- **Exercise brief**: Find the lines in these entries that include the word "THEN" and state how many there are, with no other words.

- **Supplied entries**:
============

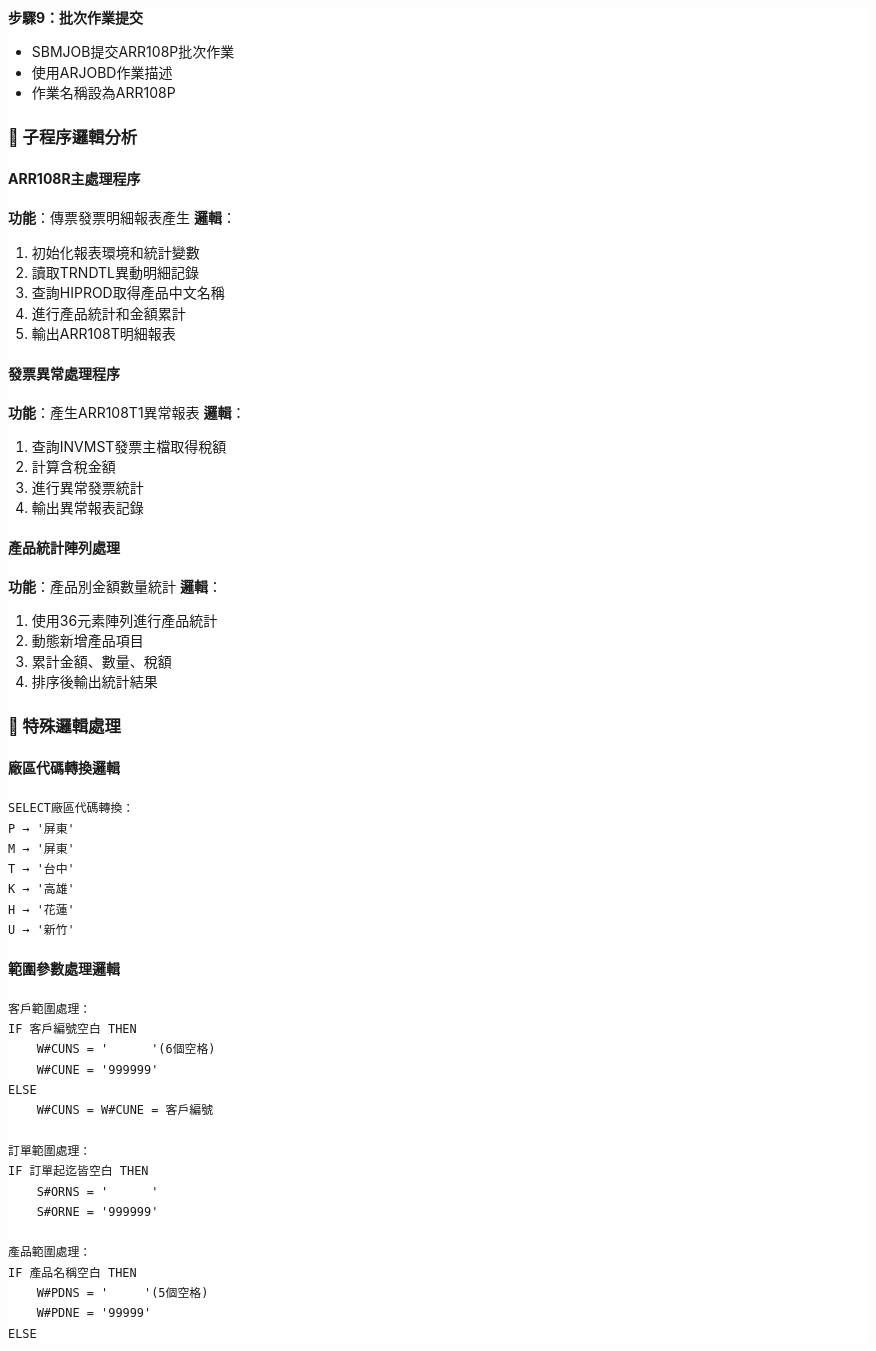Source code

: **步驟9：批次作業提交**
- SBMJOB提交ARR108P批次作業
- 使用ARJOBD作業描述
- 作業名稱設為ARR108P

### 🎯 子程序邏輯分析

#### ARR108R主處理程序
**功能**：傳票發票明細報表產生
**邏輯**：
1. 初始化報表環境和統計變數
2. 讀取TRNDTL異動明細記錄
3. 查詢HIPROD取得產品中文名稱
4. 進行產品統計和金額累計
5. 輸出ARR108T明細報表

#### 發票異常處理程序
**功能**：產生ARR108T1異常報表
**邏輯**：
1. 查詢INVMST發票主檔取得稅額
2. 計算含稅金額
3. 進行異常發票統計
4. 輸出異常報表記錄

#### 產品統計陣列處理
**功能**：產品別金額數量統計
**邏輯**：
1. 使用36元素陣列進行產品統計
2. 動態新增產品項目
3. 累計金額、數量、稅額
4. 排序後輸出統計結果

### 🎯 特殊邏輯處理

#### 廠區代碼轉換邏輯
```
SELECT廠區代碼轉換：
P → '屏東'
M → '屏東'  
T → '台中'
K → '高雄'
H → '花蓮'
U → '新竹'
```

#### 範圍參數處理邏輯
```
客戶範圍處理：
IF 客戶編號空白 THEN
    W#CUNS = '      '(6個空格)
    W#CUNE = '999999'
ELSE
    W#CUNS = W#CUNE = 客戶編號

訂單範圍處理：
IF 訂單起迄皆空白 THEN
    S#ORNS = '      '
    S#ORNE = '999999'

產品範圍處理：
IF 產品名稱空白 THEN
    W#PDNS = '     '(5個空格)
    W#PDNE = '99999'
ELSE
```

============

- **Result of the task**: 3